- Active: 1798–1922
- Country: Indian Empire
- Branch: Army
- Type: Infantry
- Part of: Bengal Army (to 1895) Bengal Command
- Uniform: Red faced Saxon green, 1888 white, 1905 yellow
- Engagements: 1838 - 1842 Afghanistan Sobraon

Commanders
- Colonel-in-Chief: King Edward VII (1904)

= 8th Rajputs =

The 8th Rajputs was an infantry battalion of the British Indian Army. They could trace their origins to 1798 when they were the 1st Battalion, 30th Bengal Native Infantry. Over the years the regiment became known by a number of different titles.
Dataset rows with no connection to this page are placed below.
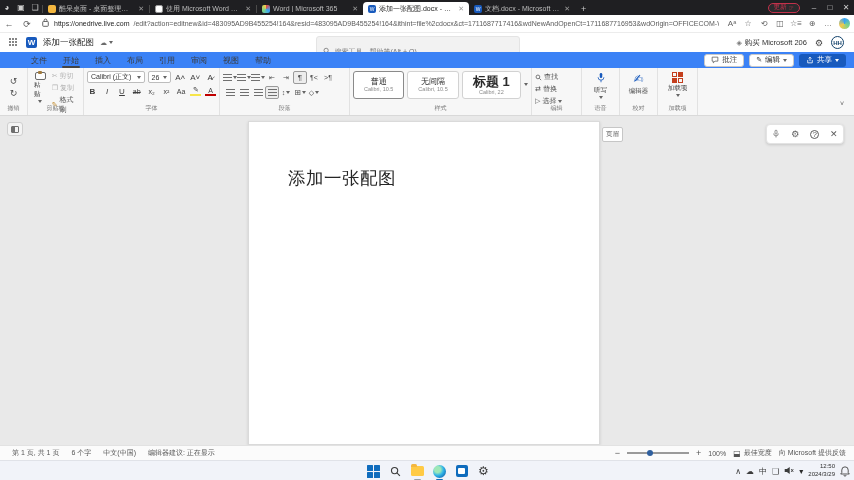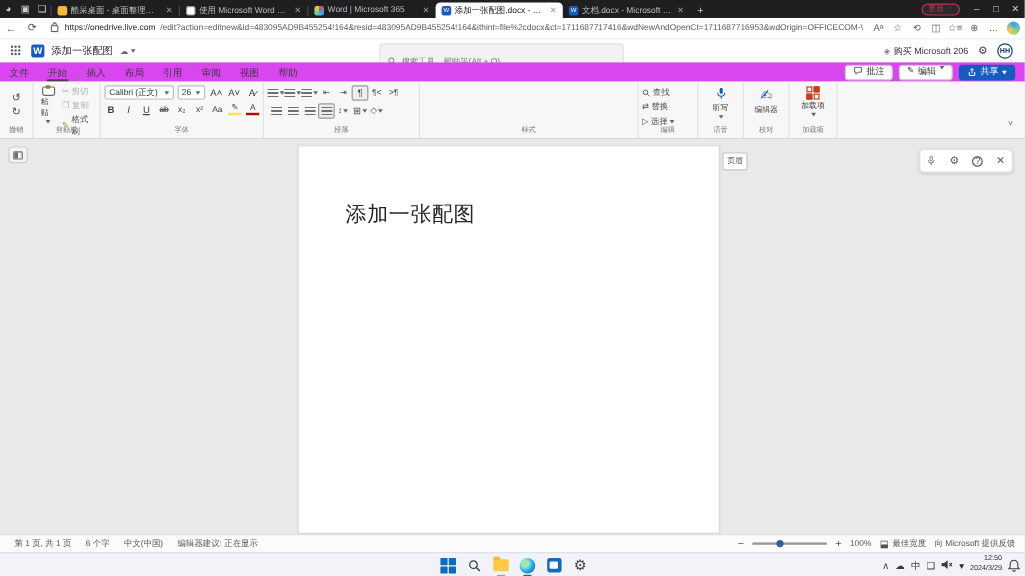--- a/index.html
+++ b/index.html
@@ -37,26 +37,26 @@
   #doctitle{font-size:8.5px;color:#252525;}
   #savestate{font-size:7px;color:#6b6b6b;margin:0 2px 0 6px;}
   #searchbox{position:absolute;left:316px;top:3px;width:204px;height:30px;background:#f2f2f2;border:1px solid #e4e4e4;border-radius:3px;display:flex;align-items:center;gap:4px;padding:0 6px;}
   #searchbox input{border:none;outline:none;background:transparent;font-size:7px;color:#555;width:100%;}
   .hdr-right{margin-left:auto;display:flex;align-items:center;gap:8px;margin-right:10px;}
   #buybtn{display:flex;align-items:center;gap:3px;font-size:7.5px;color:#333;}
   #gearbtn{font-size:9px;color:#444;}
   #avatar{width:13px;height:13px;border-radius:50%;border:1.5px solid #12426b;color:#12426b;font-size:6px;font-weight:bold;display:flex;align-items:center;justify-content:center;}
 
   
-  #menurow{left:0;top:52px;width:854px;height:16px;background:#d946ef;display:flex;align-items:center;}
+  #menurow{left:0;top:52px;width:854px;height:16px;background:#3b82f6;display:flex;align-items:center;padding-left:23px;}
   .rtab{font-size:8px;color:#3b3b3b;padding:0 8px;height:16px;display:flex;align-items:center;position:relative;}
   .rtab.active{font-weight:normal;}
   .rtab.active::after{content:"";position:absolute;left:7px;right:7px;bottom:0;height:2px;background:#444;border-radius:1px;}
   .actbtns{margin-left:auto;display:flex;gap:5px;margin-right:8px;}
-  .obtn{height:13px;border:1px solid #c9c9c9;border-radius:3px;background:#fff;font-size:7.5px;color:#333;display:flex;align-items:flex-start;gap:3px;padding:0 6px;}
+  .obtn{height:13px;border:1px solid #c9c9c9;border-radius:3px;background:#fff;font-size:7.5px;color:#333;display:flex;align-items:center;gap:3px;padding:0 6px;}
   .bbtn{height:13px;border-radius:3px;background:#185abd;font-size:7.5px;color:#fff;display:flex;align-items:center;gap:3px;padding:0 7px;}
   .dd{width:0;height:0;border-left:2.5px solid transparent;border-right:2.5px solid transparent;border-top:3px solid #666;display:inline-block;}
   .bbtn .dd{border-top-color:#fff;}
 
   
   #ribbon{left:0;top:68px;width:854px;height:48px;background:#f7f7f7;border-bottom:1px solid #d9d9d9;display:flex;}
   .rgroup{position:relative;height:100%;border-right:1px solid #e2e2e2;padding:3px 3px 11px 3px;}
   .glabel{position:absolute;left:0;right:0;bottom:2px;text-align:center;font-size:6px;color:#7a7a7a;}
   .gbody{display:flex;gap:2px;height:100%;}
   .ic{color:#4f4f4f;font-size:9px;line-height:1;display:inline-flex;align-items:center;justify-content:center;}
@@ -366,20 +366,35 @@
           <span class="cell">
               <span class="ic" style="font-size:7px">◇</span>
               <span class="dd"></span>
             </span>
         </div>
       </div>
       <span class="glabel">段落</span>
     </div>
 
     <div class="rgroup" style="width:182px">
+      <div class="gbody" style="align-items:flex-start;gap:3px">
+        <div class="stylecard sel">
+          <span class="nm">普通</span>
+          <span class="ft">Calibri, 10.5</span>
+        </div>
+        <div class="stylecard">
+          <span class="nm">无间隔</span>
+          <span class="ft">Calibri, 10.5</span>
+        </div>
+        <div class="stylecard" style="width:60px">
+          <span class="nm big">标题 1</span>
+          <span class="ft">Calibri, 22</span>
+        </div>
+        <span class="dd" style="margin-top:12px"></span>
+      </div>
       <span class="glabel">样式</span>
     </div>
 
     <div class="rgroup" style="width:50px">
       <div style="display:flex;flex-direction:column;gap:2px;padding-top:1px">
         <span class="mini">
           <svg width="7" height="7" viewBox="0 0 12 12">
               <circle cx="5" cy="5" r="3.2" fill="none" stroke="#555" stroke-width="1.3"></circle>
               <line x1="7.5" y1="7.5" x2="10.5" y2="10.5" stroke="#555" stroke-width="1.3"></line>
             </svg>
The 59th Bengal Native Infantry 1824-1861, the 8th Bengal Native Infantry 1861-1897, the 8th (Rajput) Bengal Infantry 1897-1901, the 8th Rajput Infantry 1901-1903 and finally the 8th Rajputs after the Kitchener reforms of the Indian Army. During this time the regiment took part in the First Afghan War, the First Anglo-Sikh War and World War I. After World War I the Indian Government reformed the Indian Army again, moving from single battalion regiments to multi battalion regiments. The 8th Rajputs now became the 4th Battalion, 7th Rajput Regiment. After Indian gained independence in 1947, this was one of the regiments allocated to the new Indian Army.